The Drill Hall also had a few works on display from the ANU collection. Most impressive was Sidney Nolan’s Riverbend, a wide work on 9 panels with Ned Kelly-like characters in a Goulburn Valley billabong scene. BTW, Riverbend is on permanent exhibition at the Drill Hall.

29 June 2013

That glorious acoustic twang

Megan and I dropped into the National Press Club for Friday evening jazz and a pre-dinner drink. Mike Price was playing, but this was more delicate than usual: a guitar trio of Mike with Greg Stott and Stuart King. Megan asked me at one stage if it was jazz. Who knows? There’s so much crossover these days. The guitars were nylon strung so the sound was crisp and earthy and acoustic: classical guitars… or John McLaughlin. Greg was miked and the others were using pickups into their amps. They played a few lively standards, but also several tunes that were more harmonically complex and balladic. It’s interesting to hear the different approaches to solos and comping and the different tones of each player, as well as admire the obvious reading skills. Luckily it wasn’t a busy night at the NPC because, even with a small audience, this detailed and intimate music was getting lost. It was a bit jazz-raw, as you’d expect, improvised and with a fairly undecided playlist. This would be a problem in a concert hall with classical players, but they were playing a bar and these are jazz trained, so playing somewhat off-the-cuff is second nature and part of the thrill. And these are capable players. So, one drink and one set was all we caught, but it was delightfully acoustic sounding and capably loose. Perhaps a stretch for the venue, but none-the-less it was worthy music well played.

#### Tasks to complete:
1. Reproduce the section of the post that opens with the words containing "The Drill Hall also" and closes with "the Drill Hall.".
2. According to the post, what kind of strings were on the guitars the trio played?
The listing is separate material, unrelated to the post.

#### Dataset extract:
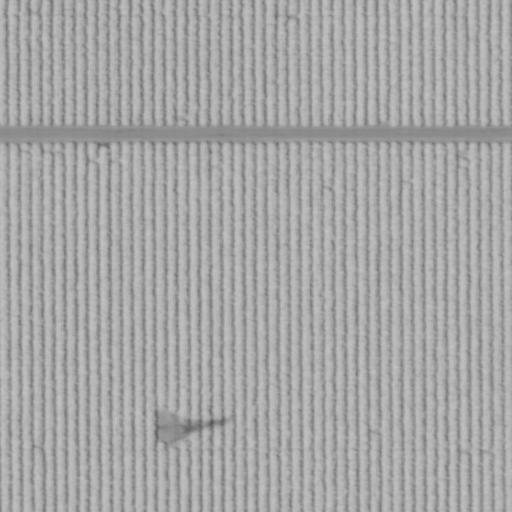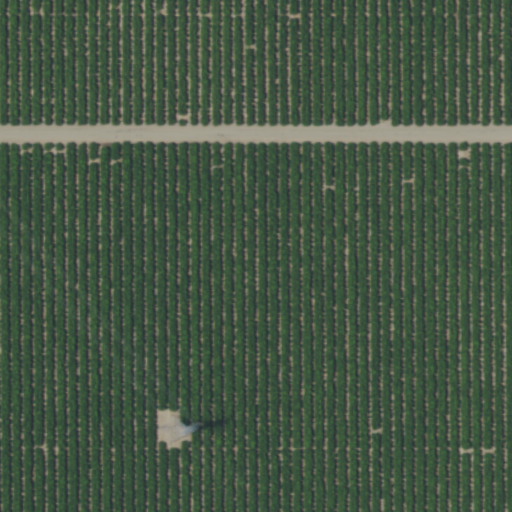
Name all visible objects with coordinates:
power tower: (167, 428)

#### Responses in order:
1.
The Drill Hall also had a few works on display from the ANU collection. Most impressive was Sidney Nolan’s Riverbend, a wide work on 9 panels with Ned Kelly-like characters in a Goulburn Valley billabong scene. BTW, Riverbend is on permanent exhibition at the Drill Hall.

2. Nylon strings.